Matthew Peter King (c.1773 – January 1823) was an English composer, mainly of light operas.

==Life==
Little is known of his life. King was born in London about 1773, and studied musical composition under Charles Frederick Horn. He lived mainly in London, where he died in January 1823.

==Compositions==
King wrote the music to a number of dramatic pieces, most of which were produced at the Lyceum Theatre, London.

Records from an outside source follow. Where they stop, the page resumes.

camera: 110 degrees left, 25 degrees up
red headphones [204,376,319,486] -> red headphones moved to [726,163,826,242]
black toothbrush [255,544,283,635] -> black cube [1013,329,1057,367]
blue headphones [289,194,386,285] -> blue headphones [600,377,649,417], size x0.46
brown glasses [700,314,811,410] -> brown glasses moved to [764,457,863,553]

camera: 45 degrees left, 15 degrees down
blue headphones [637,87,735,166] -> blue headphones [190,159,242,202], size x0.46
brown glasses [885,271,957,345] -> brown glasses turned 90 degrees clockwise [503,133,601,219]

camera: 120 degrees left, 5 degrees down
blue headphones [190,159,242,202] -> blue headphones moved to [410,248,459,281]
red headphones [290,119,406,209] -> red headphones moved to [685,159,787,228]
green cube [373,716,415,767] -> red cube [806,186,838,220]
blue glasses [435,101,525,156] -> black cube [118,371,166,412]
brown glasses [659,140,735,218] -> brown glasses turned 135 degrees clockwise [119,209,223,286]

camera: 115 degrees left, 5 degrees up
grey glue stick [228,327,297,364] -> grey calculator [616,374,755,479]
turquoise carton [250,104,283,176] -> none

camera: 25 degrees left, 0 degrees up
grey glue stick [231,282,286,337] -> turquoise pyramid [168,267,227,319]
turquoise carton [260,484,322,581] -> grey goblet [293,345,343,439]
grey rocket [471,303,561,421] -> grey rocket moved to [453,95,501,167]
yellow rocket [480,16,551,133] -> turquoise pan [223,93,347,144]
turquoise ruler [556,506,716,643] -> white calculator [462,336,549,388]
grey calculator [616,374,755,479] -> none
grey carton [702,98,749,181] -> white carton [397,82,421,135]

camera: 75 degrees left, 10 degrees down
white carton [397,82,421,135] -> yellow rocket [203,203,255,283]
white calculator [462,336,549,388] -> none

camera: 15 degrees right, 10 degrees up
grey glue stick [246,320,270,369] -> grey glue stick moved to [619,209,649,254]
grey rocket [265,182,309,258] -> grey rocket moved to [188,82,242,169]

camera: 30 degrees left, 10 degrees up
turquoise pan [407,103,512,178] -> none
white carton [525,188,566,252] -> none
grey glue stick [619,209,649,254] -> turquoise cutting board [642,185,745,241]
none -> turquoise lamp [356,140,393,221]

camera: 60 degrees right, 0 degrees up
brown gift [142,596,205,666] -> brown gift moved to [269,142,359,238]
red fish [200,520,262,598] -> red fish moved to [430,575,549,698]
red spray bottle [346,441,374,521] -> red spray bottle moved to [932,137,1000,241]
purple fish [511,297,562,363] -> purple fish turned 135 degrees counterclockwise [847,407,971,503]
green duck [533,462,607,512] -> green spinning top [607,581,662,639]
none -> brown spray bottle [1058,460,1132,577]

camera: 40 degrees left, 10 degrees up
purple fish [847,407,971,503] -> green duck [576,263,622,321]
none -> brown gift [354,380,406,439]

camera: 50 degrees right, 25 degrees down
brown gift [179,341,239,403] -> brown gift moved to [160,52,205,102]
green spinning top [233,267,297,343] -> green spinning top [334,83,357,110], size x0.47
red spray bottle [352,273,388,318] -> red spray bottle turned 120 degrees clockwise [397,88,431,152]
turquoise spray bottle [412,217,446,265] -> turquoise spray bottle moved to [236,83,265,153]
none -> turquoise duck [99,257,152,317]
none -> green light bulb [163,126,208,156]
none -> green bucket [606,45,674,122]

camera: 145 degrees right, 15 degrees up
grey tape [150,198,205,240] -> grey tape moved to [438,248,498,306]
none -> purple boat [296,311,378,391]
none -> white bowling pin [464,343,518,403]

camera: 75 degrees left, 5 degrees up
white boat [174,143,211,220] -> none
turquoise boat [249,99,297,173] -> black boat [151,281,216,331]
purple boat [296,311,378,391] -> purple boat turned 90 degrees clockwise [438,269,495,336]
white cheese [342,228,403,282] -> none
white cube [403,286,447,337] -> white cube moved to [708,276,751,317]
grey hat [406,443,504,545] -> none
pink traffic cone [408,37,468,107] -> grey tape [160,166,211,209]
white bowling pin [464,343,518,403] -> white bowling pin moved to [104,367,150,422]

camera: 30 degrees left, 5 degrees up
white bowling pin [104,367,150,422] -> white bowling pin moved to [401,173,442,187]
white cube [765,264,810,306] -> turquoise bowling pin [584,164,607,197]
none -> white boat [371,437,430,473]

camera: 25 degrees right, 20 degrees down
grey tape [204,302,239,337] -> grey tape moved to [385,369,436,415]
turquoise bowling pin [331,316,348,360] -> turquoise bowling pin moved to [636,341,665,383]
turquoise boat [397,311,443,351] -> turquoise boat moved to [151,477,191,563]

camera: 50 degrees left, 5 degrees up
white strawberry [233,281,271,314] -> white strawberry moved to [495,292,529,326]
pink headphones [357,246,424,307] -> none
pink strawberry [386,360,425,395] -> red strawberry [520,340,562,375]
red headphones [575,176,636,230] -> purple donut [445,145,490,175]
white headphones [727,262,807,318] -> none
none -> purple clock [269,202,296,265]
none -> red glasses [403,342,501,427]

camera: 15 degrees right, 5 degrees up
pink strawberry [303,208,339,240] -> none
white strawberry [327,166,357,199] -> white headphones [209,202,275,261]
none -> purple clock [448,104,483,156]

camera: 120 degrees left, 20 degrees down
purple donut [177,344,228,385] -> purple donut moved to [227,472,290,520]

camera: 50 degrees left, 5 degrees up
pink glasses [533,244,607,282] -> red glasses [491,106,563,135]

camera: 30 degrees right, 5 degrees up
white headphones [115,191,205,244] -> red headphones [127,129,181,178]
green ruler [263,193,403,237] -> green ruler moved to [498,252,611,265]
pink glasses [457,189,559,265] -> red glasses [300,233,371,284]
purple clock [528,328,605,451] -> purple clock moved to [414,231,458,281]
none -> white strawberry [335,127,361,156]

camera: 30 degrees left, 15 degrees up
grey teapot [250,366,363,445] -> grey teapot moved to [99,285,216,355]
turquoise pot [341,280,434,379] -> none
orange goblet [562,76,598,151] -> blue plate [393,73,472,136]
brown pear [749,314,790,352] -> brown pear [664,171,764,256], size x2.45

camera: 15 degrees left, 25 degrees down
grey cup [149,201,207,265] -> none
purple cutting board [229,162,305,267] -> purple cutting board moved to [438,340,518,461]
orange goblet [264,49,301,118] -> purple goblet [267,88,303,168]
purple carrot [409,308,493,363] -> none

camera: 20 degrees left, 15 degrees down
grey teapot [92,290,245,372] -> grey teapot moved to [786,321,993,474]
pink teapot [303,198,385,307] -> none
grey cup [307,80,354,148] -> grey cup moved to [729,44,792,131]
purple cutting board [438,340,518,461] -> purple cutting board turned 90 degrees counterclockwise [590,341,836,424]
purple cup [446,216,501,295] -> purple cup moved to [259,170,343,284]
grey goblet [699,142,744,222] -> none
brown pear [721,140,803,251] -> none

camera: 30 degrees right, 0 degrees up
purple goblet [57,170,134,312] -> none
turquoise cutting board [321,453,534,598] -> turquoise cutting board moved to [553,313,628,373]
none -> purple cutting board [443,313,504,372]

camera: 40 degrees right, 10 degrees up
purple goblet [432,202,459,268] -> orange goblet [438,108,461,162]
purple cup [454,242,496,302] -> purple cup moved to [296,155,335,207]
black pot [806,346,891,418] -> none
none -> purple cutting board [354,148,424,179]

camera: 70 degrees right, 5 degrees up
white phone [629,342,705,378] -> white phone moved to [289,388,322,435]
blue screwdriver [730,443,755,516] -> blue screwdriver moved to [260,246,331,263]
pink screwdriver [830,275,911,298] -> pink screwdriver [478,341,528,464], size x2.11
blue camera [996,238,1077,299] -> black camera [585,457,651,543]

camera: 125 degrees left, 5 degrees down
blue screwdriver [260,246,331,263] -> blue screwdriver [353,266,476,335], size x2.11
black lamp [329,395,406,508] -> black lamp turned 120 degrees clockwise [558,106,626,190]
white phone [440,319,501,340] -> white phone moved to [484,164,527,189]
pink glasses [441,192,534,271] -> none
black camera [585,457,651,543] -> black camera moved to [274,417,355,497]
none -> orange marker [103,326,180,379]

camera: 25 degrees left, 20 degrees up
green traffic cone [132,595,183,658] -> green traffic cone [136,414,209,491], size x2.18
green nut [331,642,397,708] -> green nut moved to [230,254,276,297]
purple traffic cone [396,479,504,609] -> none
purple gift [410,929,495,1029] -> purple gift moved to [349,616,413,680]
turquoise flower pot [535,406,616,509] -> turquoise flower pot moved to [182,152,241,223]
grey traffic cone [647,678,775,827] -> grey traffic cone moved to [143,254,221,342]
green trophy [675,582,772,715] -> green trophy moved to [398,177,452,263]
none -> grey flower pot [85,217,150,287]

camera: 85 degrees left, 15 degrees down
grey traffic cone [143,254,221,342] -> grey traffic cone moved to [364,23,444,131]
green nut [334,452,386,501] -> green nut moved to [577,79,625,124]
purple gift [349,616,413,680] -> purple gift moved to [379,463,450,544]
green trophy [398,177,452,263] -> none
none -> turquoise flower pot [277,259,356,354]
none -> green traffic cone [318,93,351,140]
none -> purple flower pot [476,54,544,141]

These include:
- Matrimony, comic opera, words by James Kenney, 1804
- The Invisible Girl, and The Weathercock, 1806
- False Alarms, comic opera, music by King and John Braham, words by J. Kenney, 1807
- One O'clock, or The Wood Demon, comic opera, music by King and Kenney, words by M. G. Lewis, 1807
- Ella Rosenberg, melodrama, by J. Kenney, 1807
- Up all Night, or The Smugglers' Cave, comic opera, words by S. J. Arnold, 1809
- Plots, or The North Tower, melodramatic opera, words by S. J. Arnold, 1810
- Oh! this Love, comic opera, words by J. Kenney, 1810
- The Americans, music by King and Braham, 1811
- Timour the Tartar, romantic melodrama, by M. G. Lewis, 1811
- Turn him out, musical farce, words by J. Kenney, 1812
- The Fisherman's Hut, music by King and Davy, 1819

King composed a number of glees, ballads, and piano pieces, as well as an oratorio, The Intercession, which was produced at Covent Garden in 1817. From this, Eve's lamentation, "Must I leave thee, Paradise?" became very popular.

==Literature==
He was the author of:
- Thorough Bass made easy to every Capacity (1796)
- A General Treatise on Music, particularly on Harmony or Thorough Bass (1800; new edition 1809)
- Introduction to the Theory and Practice of Singing at First Sight (1806)
- He edited The Harmonist, a Collection of Glees and Madrigals from the Classic Poets (1814)

His son, C. M. King, published some songs in 1826.